Zhongyuan Liu1 Shaonan Yu2 Jianping Li2 Pengfei Wan2 Xinhang Xu2 Pengfei Wang3 Maggie Y. Gao2 Lihua Xie2
1Certaintyx 2 Nanyang Technological University 3 ST Engineering

What can S3KF do?

Click here to watch the full video on YouTube

S3KF: Spherical State-Space Kalman Filtering for Panoramic 3D Multi-Object Tracking. (a) We propose a panoramic 3D multi-object tracking framework fusing rotating LiDAR and fisheye camera array. (b) We design a geometrically consistent state representation on the unit sphere S² to avoid projection singularity and over-parameterization. (c) We build an extended spherical Kalman filter to fuse visual appearance and LiDAR depth for robust panoramic tracking.

Abstract

Panoramic 3D perception is crucial for safety monitoring and autonomous operation in industrial scenarios, requiring full-field coverage while maintaining geometric consistency and real-time performance.

S3KF presents a unified panoramic 3D multi-object tracking framework that fuses an electric rotating LiDAR with a four-camera array for synchronous full-surround geometry and appearance perception. Unlike traditional 2D trackers that suffer from panoramic image projection singularities or 3D trackers relying on redundant Euclidean parameterization, S3KF designs a geometrically consistent state representation on the unit sphere S².

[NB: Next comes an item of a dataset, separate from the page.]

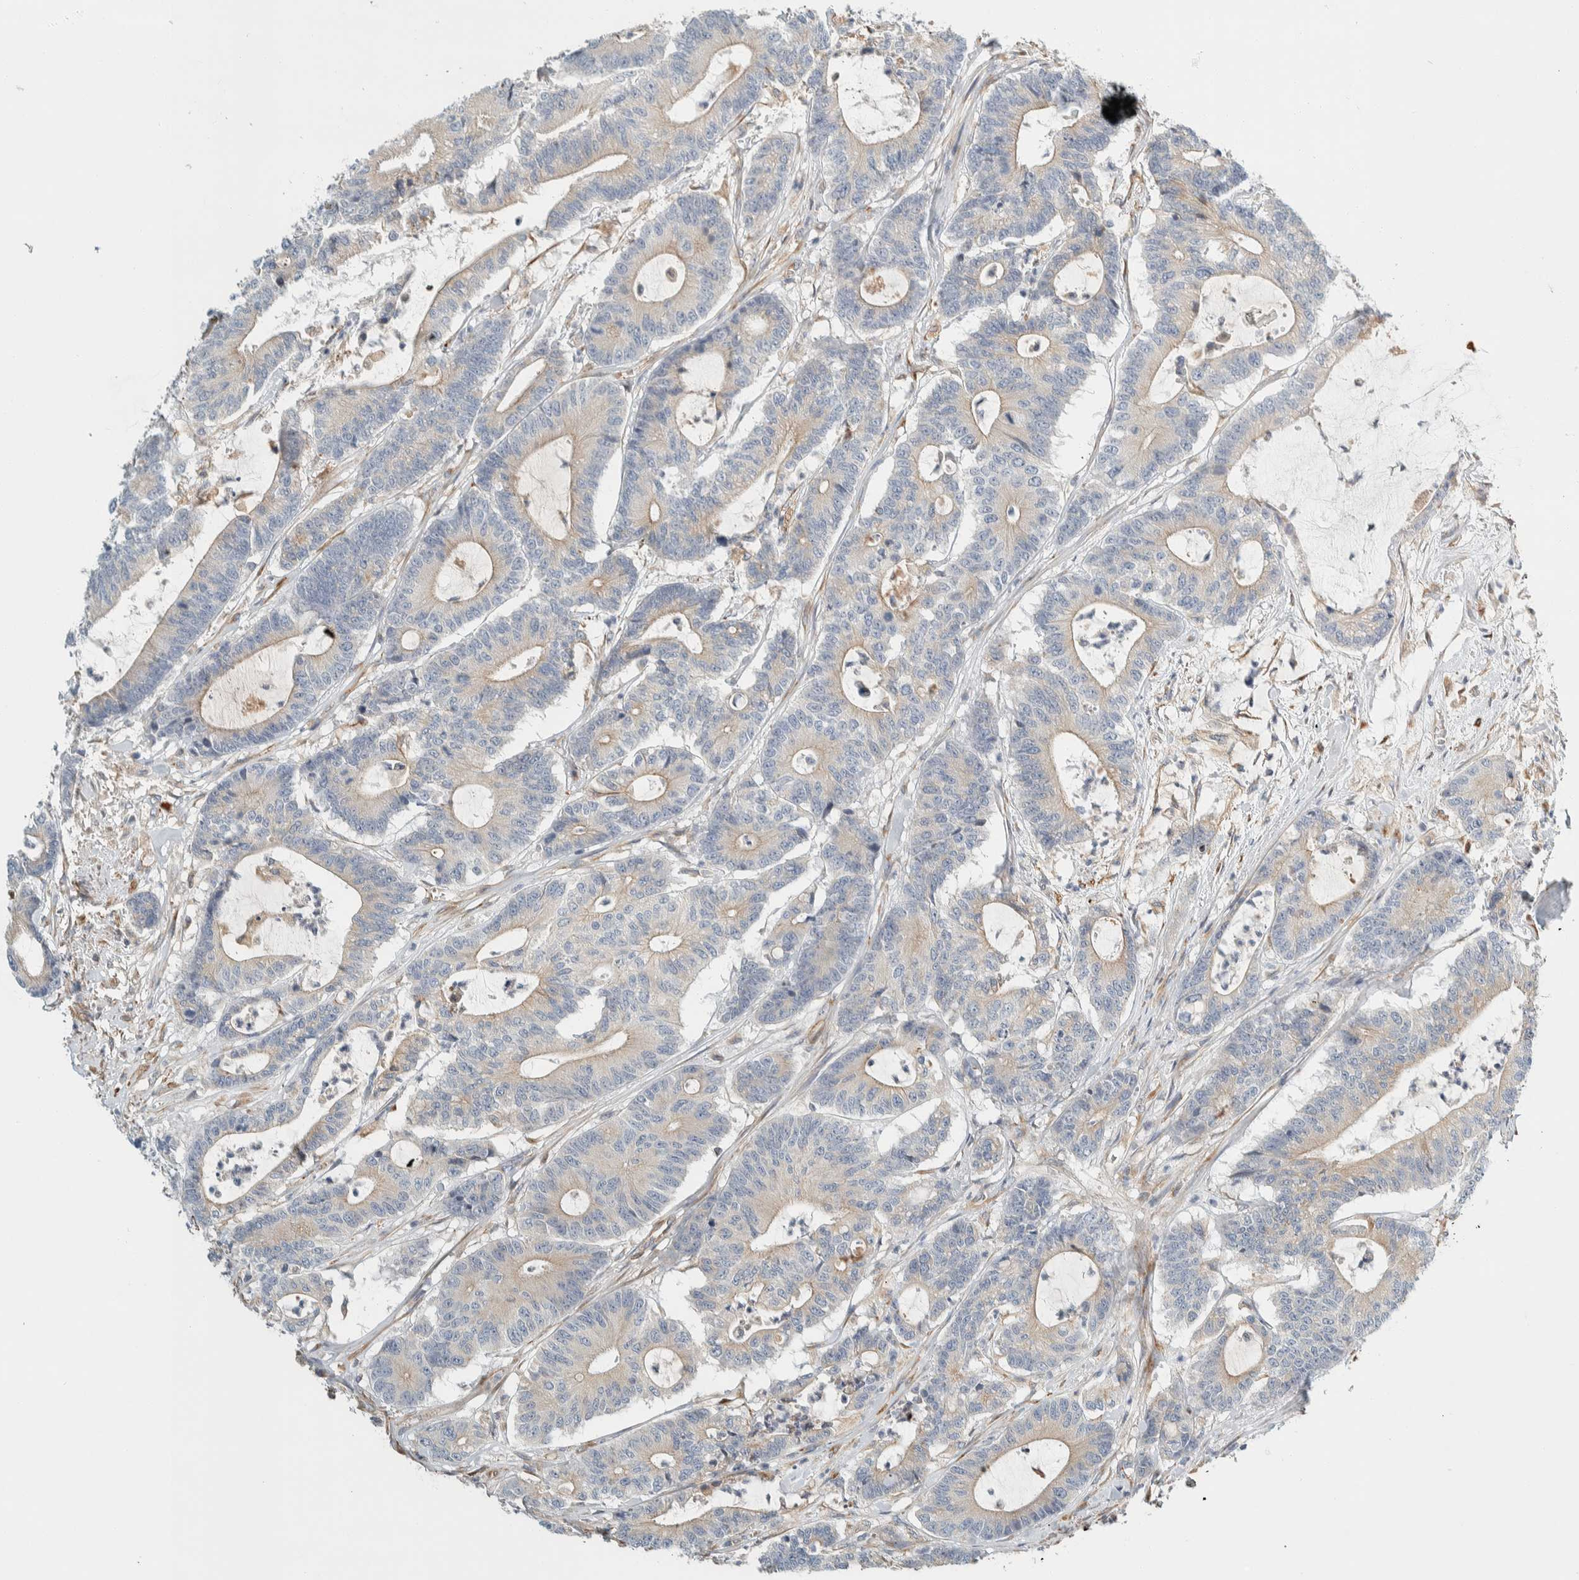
{"staining": {"intensity": "weak", "quantity": "<25%", "location": "cytoplasmic/membranous"}, "tissue": "colorectal cancer", "cell_type": "Tumor cells", "image_type": "cancer", "snomed": [{"axis": "morphology", "description": "Adenocarcinoma, NOS"}, {"axis": "topography", "description": "Colon"}], "caption": "Tumor cells show no significant expression in colorectal cancer. (DAB IHC with hematoxylin counter stain).", "gene": "CDR2", "patient": {"sex": "female", "age": 84}}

Experiments in controlled and real-world industrial scenes show that the method achieves decimeter-level tracking accuracy, significantly reduces identity switches, and maintains real-time performance on-board, providing a scalable, infrastructure-free solution for industrial safety monitoring and panoramic multi-object tracking.

Research Highlights

Key Features & Contributions

🔧 Panoramic Sensing Hardware

A novel integrated system of rotating LiDAR and quad-camera rig, realizing full panoramic 3D coverage and synchronized multimodal sensing.

🌐 S² Geometric State Representation

2-DOF tangent-plane parameterization on unit sphere, avoiding redundant constraints and enabling unified 2D/3D tracking representation.

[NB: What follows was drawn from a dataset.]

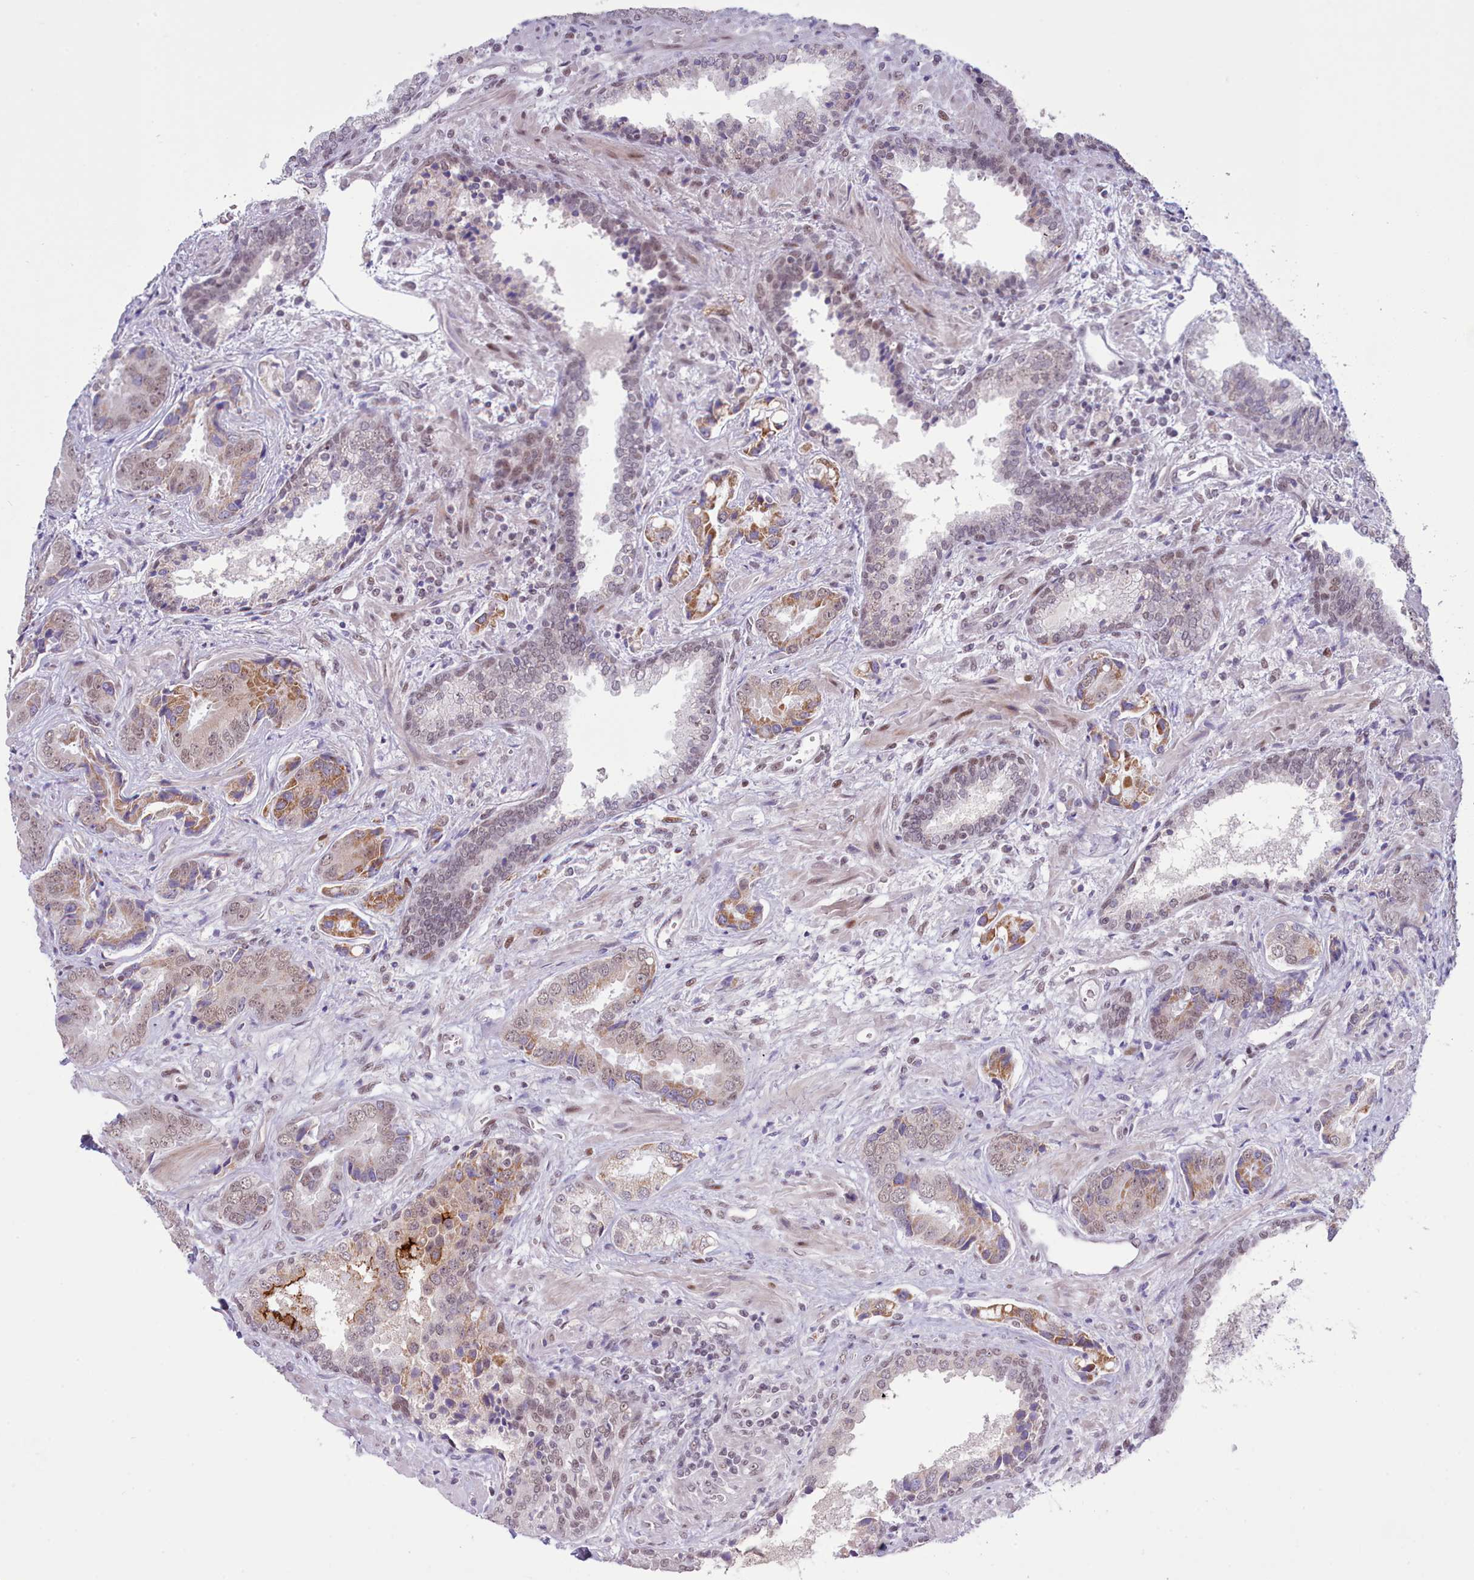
{"staining": {"intensity": "weak", "quantity": ">75%", "location": "nuclear"}, "tissue": "prostate cancer", "cell_type": "Tumor cells", "image_type": "cancer", "snomed": [{"axis": "morphology", "description": "Adenocarcinoma, High grade"}, {"axis": "topography", "description": "Prostate"}], "caption": "IHC (DAB) staining of prostate cancer displays weak nuclear protein expression in about >75% of tumor cells.", "gene": "RFX1", "patient": {"sex": "male", "age": 71}}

📡 Extended Spherical Kalman Filter

Augmented state space with scale/depth and their velocities, enabling principled camera-LiDAR data fusion via an extended spherical Kalman filter.

📊 Infrastructure-Free GT Acquisition

Novel 3D trajectory GT method with wearable LiDAR, releasing an open-source dataset with synchronized multimodal data and high-precision GT.

System Overview

Hardware Setup: Rotating Livox Mid360 LiDAR + 4-channel fisheye camera array + embedded computing unit. The system supports 360° panoramic sensing and can be mounted on UAVs, quadruped robots, and mobile platforms for infrastructure-free multi-object tracking.

System Overview

GROUND TRUTH GENERATION FOR 3D TRACKING

A. Hardware and System Configuration

Our infrastructure-free mobile localization system integrates LiDAR sensors and computing units worn on the head. All devices connect via WiFi to maintain synchronized time and spatial references, enabling rapid deployment across multiple platforms without pre-deployed base stations.

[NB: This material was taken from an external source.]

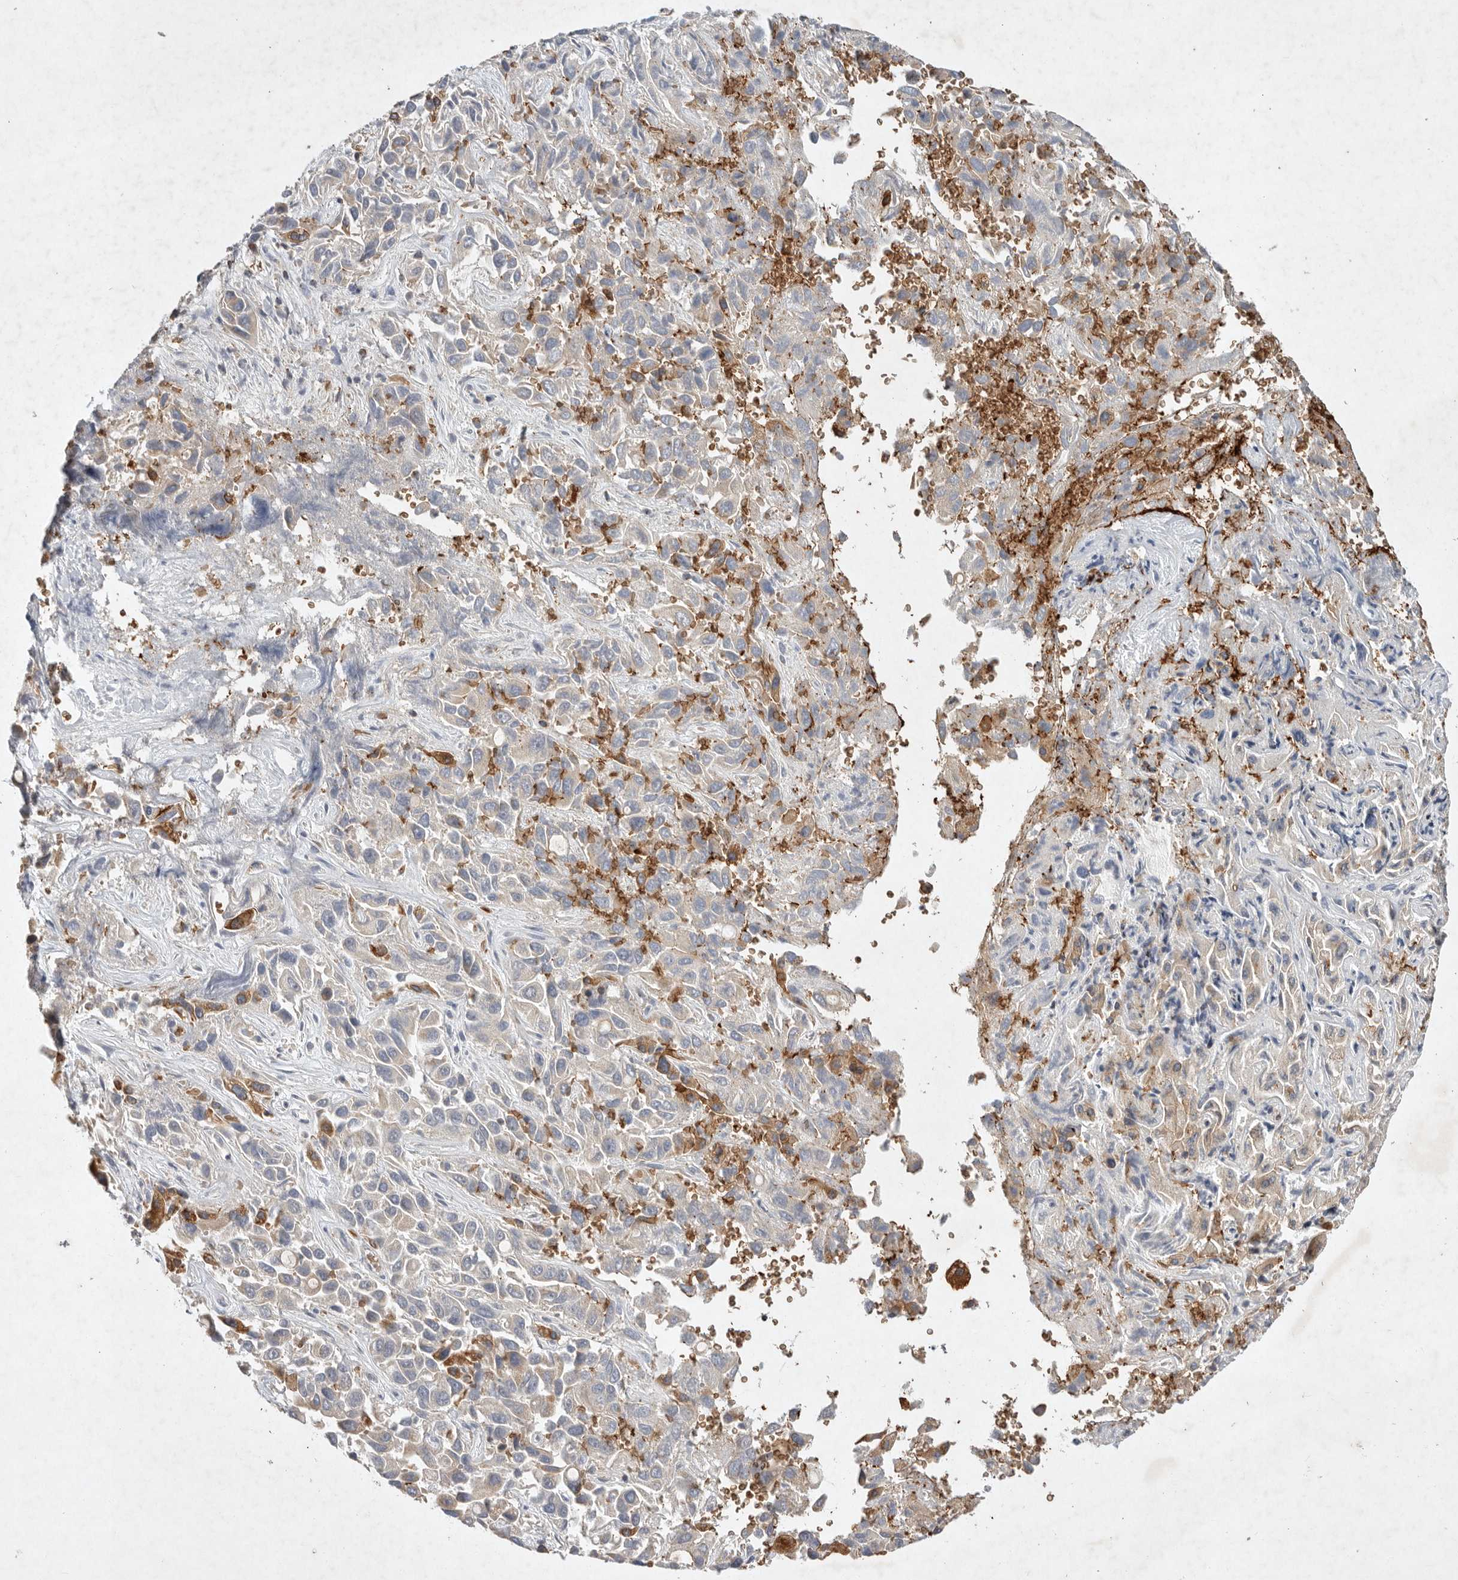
{"staining": {"intensity": "moderate", "quantity": "<25%", "location": "cytoplasmic/membranous"}, "tissue": "liver cancer", "cell_type": "Tumor cells", "image_type": "cancer", "snomed": [{"axis": "morphology", "description": "Cholangiocarcinoma"}, {"axis": "topography", "description": "Liver"}], "caption": "Liver cancer stained with a brown dye exhibits moderate cytoplasmic/membranous positive staining in about <25% of tumor cells.", "gene": "TNFSF14", "patient": {"sex": "female", "age": 52}}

B. 3D Tracking Ground-truth Generation

We construct a unified global coordinate frame from a high-quality LiDAR point cloud map using LiDAR-inertial odometry. Wearable devices localize by registering their real-time LiDAR scans to this map, achieving centimeter-level accuracy (within 3 cm). This eliminates inter-device calibration and avoids cumulative drift during experiments, enabling scalable multi-person trajectory acquisition.

Ground Truth Generation System

Real-world Experiments

Panoramic 3D Tracking: S3KF is validated in indoor, outdoor, dynamic and complex environments. It achieves centimeter-to-decimeter localization accuracy and drastically reduces ID switches compared with 2D trackers like ByteTrack.

Field Testing Results

Indoor Environment with Dog platforms

Indoor Environment with Drone platforms

Outdoor Environment with Dog platforms

Outdoor Environment with Drone platforms



Conclusion

S3KF provides a unified framework for panoramic 3D multi-object tracking by introducing spherical geometry and multi-modal fusion. It effectively addresses projection distortion, state redundancy, and unstable filtering in traditional methods, enabling robust, real-time, infrastructure-free panoramic perception for robotics and industrial applications.